Uncovering the epigenetic face of lung fibrosis for discovery of novel biomarkers and treatments.

This fellowship will springboard the restart of my academic career after transitioning from industry, enabling me to develop an innovative program of work, build the research momentum and bring the lung field into a new area of molecular epigenetics. Thus, it will enable my establishment as a research leader in the emerging field of lung epigenetics.

Chronic lung diseases are one of the most pressing healthcare challenges of our generation, with 540 million patients waiting for curative treatments. Thus, we urgently need innovative and interdisciplinary approaches to address this global challenge. My research brings a unique epigenetic perspective to the lung field with the overarching aim to combat lung diseases at their onset before irreversible changes in the lung tissue occur.

The link between lung diseases, environmental exposures and epigenetics is well established, however, how epigenetic changes drive lung disease development is unknown. Likewise, it remains unclear whether epigenetic mechanisms can be targeted for the development of novel therapeutic approaches for lung diseases. In this fellowship, I will capitalise on my unique combination of expertise in epigenetics and lung biology to determine how healthy individuals progress to develop lung fibrosis and identify novel targets for future drug development.

Idiopathic pulmonary fibrosis (IPF) is an incurable lung disease, where patients experience progressing breathing difficulties due to irreversible scarring of their lungs. 5 million people worldwide currently live with IPF, having a poor quality of life and an average survival of 3 years after diagnosis. Three features contribute to this grim reality: 1) IPF causes are unknown, limiting possibilities for prevention 2) diagnosis is challenging as no tools for early detection are available 3) treatments are limited, have severe side effects and offer no cure. For discovery of novel diagnostic and treatment options, a precise understanding of molecular changes driving disease is required.

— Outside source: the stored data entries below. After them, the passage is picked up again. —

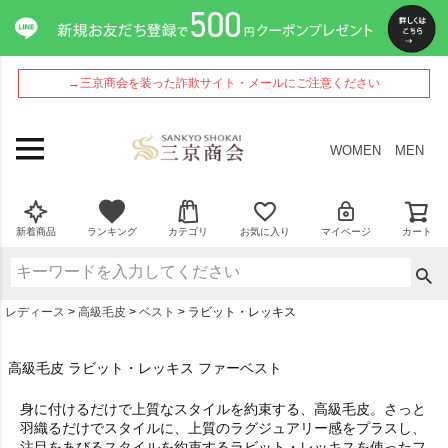
→三京商会を装った詐欺サイト・メールにご注意ください
WOMEN
MEN
新着商品
ランキング
カテゴリ
お気に入り
マイページ
カート
レディース
高級毛皮
ベスト
ラビット・レッキス
高級毛皮 ラビット・レッキス ファーベスト
身に付けるだけで上質なスタイルを約束する、高級毛皮。さっと
羽織るだけでスタイルに、上質のラグジュアリー感をプラスし、
注目をあびるスタイルを約束するラビット・レッキスを使ったフ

We know that epigenetic mechanisms control how and when our genes are switched on or off. We also know that epigenetic marks can be altered by environmental exposures causing disease. Excitingly, epigenetic marks can also be manipulated with the potential to cure disease. Thus, epigenetic signalling provides a novel unique angle for understanding how the disease starts and what changes drive its progression. Yet, despite the discovery of some epigenetic changes in IPF, the comprehensive profiling of epigenetic dysregulation in IPF has not been undertaken.

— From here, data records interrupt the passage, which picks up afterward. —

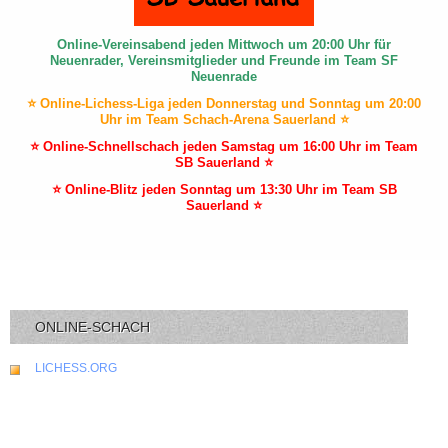
Online-Vereinsabend jeden Mittwoch um 20:00 Uhr für
Neuenrader, Vereinsmitglieder und Freunde im Team SF
Neuenrade
⭐ Online-Lichess-Liga jeden Donnerstag und Sonntag um 20:00
Uhr im Team Schach-Arena Sauerland ⭐
⭐ Online-Schnellschach jeden Samstag um 16:00 Uhr im Team
SB Sauerland ⭐
⭐ Online-Blitz jeden Sonntag um 13:30 Uhr im Team SB
Sauerland ⭐
ONLINE-SCHACH
LICHESS.ORG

In this project, I will employ an unbiased profiling approach to compare global epigenetic signatures of healthy and IPF cells across disease stages and discover epigenetic changes characteristic of early and late disease. I will interrogate the molecular signature of IPF to identify and validate novel candidate markers for disease detection. Importantly, I will then apply our unique epigenetic editing approaches in cell culture to specifically reverse aberrant epigenetic changes and examine their functional relevance. Through this pioneering approach, I will determine which sites may play a causal role in disease, providing the most promising targets for interventions. Finally, I will harness this knowledge to identify novel disease regulators.

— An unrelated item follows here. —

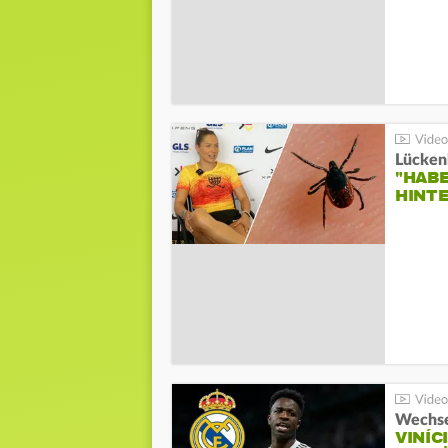
Lücken
"HABE
HINT
Wechse
VINÍC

I am uniquely placed to deliver this ambitious project as I have cross-sector experience in preclinical drug development and in dissecting epigenetic mechanisms of disease. But this fellowship is more than just a scientific project. My unique approach has the potential to transform the way lung epigenetic research is done, benefiting future generations of scientists and patients, and establishing me as a leader in this emerging research field. This fellowship will also enable engagement of the wider community in Wales and UK around respiratory health, creating a real scientific, economic, and social impact.